The proper way would be IMO:
- Interpreting any
content-type
Meta tags in the page - Interpreting any
content-type
headers sent by the server - If that yields nothing, try to "sniff" the encoding using mb_detect_encoding()
- If that yields nothing, fall back to a defined default (maybe ISO-8859-1, maybe UTF-8).
Different than outlined in the guidelines in @Gumbo's answer, I personally think Meta tags should have priority over server headers because I'm pretty sure that if a Meta tag is present, that is a more reliable indicator of the actual encoding of the page than a server setting some site operators don't even know how to change. The correct way, however, seems to be to treat content-type headers with higher priority.
For the former, I think you can use get_meta_tags(). The latter you should be getting from curl already, you would just have to parse it. Here is a full example on how to systematically process response headers served by cURL.
The conversion would then be using iconv:
$new_content = iconv("incoming-charset", "utf-8", $content);
I was extremely happy to find this answer, but noticed there's a flaw in the <meta>
tag detection. It simply didn't seem to match any content-type tags, and it's not yet equipped for the new HTML5 style tags: <meta charset="UTF-8">
. So I wrote this, hope it helps you guys, and thanks again for this excellent solution!
/* 2: <meta> element in the page */
if (!isset($charset)) {
preg_match('/<[\s]*meta[^>]*charset="?([^\s"]+)\s?"/i', $data, $matches);
if (isset($matches[1])) {
$charset = $matches[1];
}
}
(P.S. I couldn't figure out how to post this as a comment, as it's obviously not a full answer.)

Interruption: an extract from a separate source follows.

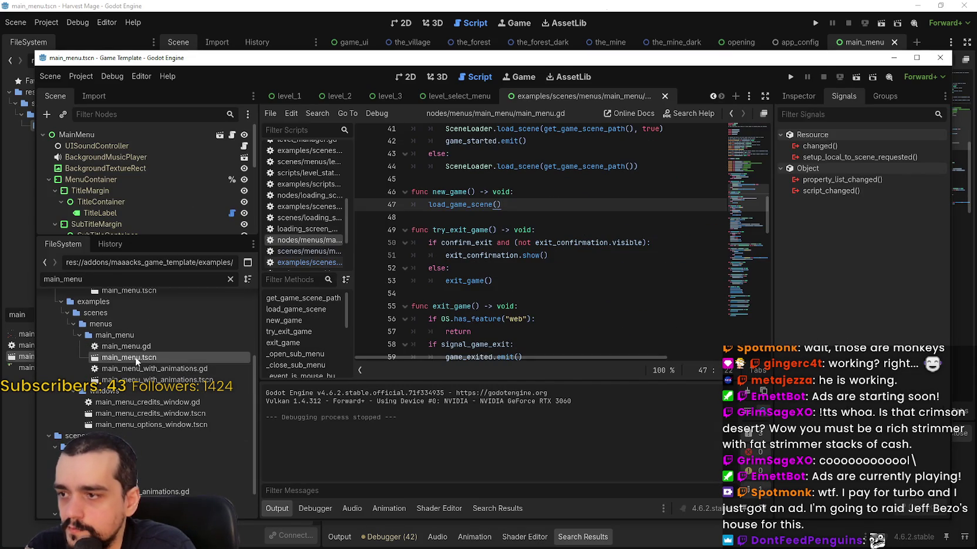
click(231, 135)
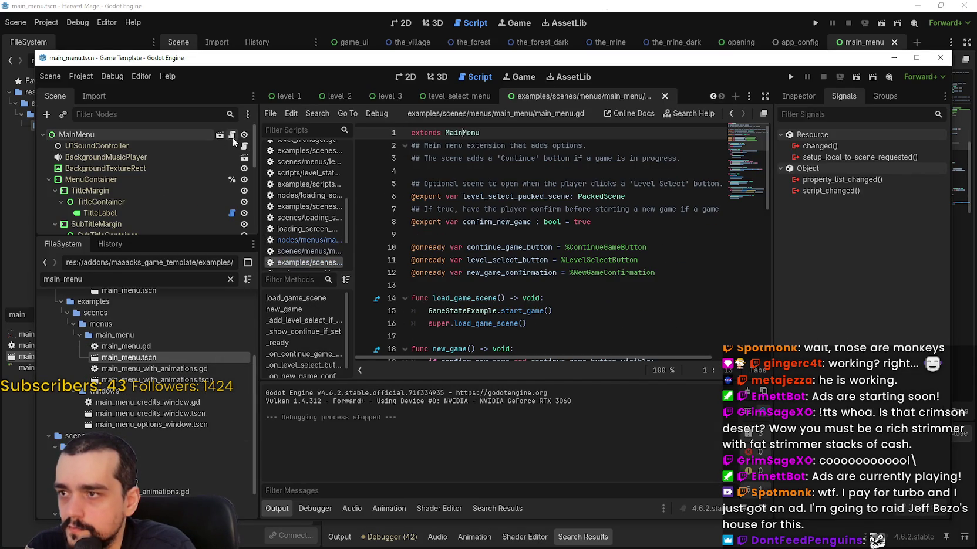
click(602, 248)
scroll(599, 253, down, 4)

You can try and use something like:
http://www.php.net/manual/en/function.mb-detect-encoding.php
http://www.php.net/manual/en/function.mb-convert-encoding.php
Although this is not fool proof.
There is a defined order how to specify the character encoding in HTML:
[…] conforming user agents must observe the following priorities when determining a document's character encoding (from highest priority to lowest):
- An HTTP "charset" parameter in a "Content-Type" field.
- A
META
declaration with "http-equiv" set to "Content-Type" and a value set for "charset".- The
charset
attribute set on an element that designates an external resource.

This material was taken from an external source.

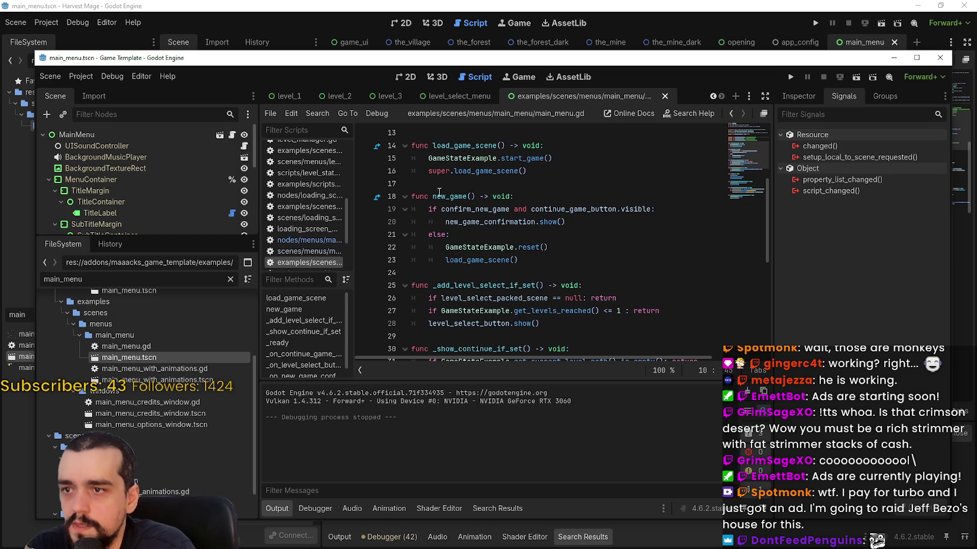
mouse_move(598, 262)
mouse_down()
mouse_move(499, 262)
mouse_move(435, 209)
mouse_up()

If no character encoding declaration is present, HTTP defines ISO 8859-1 as default character encoding. You can either use that as default character encoding for HTML too or simply refuse to process the response.
For XHTML you additionally have the XML declaration as source for the encoding:
In an XML document, the character encoding of the document is specified on the XML declaration (e.g.,
<?xml version="1.0" encoding="EUC-JP"?>
). In order to portably present documents with specific character encodings, the best approach is to ensure that the web server provides the correct headers. If this is not possible, a document that wants to set its character encoding explicitly must include both the XML declaration an encoding declaration and ameta
http-equiv statement (e.g.,<meta http-equiv="Content-type" content="text/html; charset=EUC-JP" />
). In XHTML-conforming user agents, the value of the encoding declaration of the XML declaration takes precedence.
If no character encoding declaration, XML defines UTF-8 and UTF-16 as default character encoding:
Unless an encoding is determined by a higher-level protocol, it is also a fatal error if an XML entity contains no encoding declaration and its content is not legal UTF-8 or UTF-16.
So, to sum up, the order is:
- An HTTP "charset" parameter in a "Content-Type" field.
- XML declaration with
encoding
attribute. - A
META
declaration with "http-equiv" set to "Content-Type" and a value set for "charset".
If no character encoding declaration is present, you may assume ISO 8859-1 as default encoding for HTML and must assume UTF-8 or UTF-16 as default encoding for XHTML.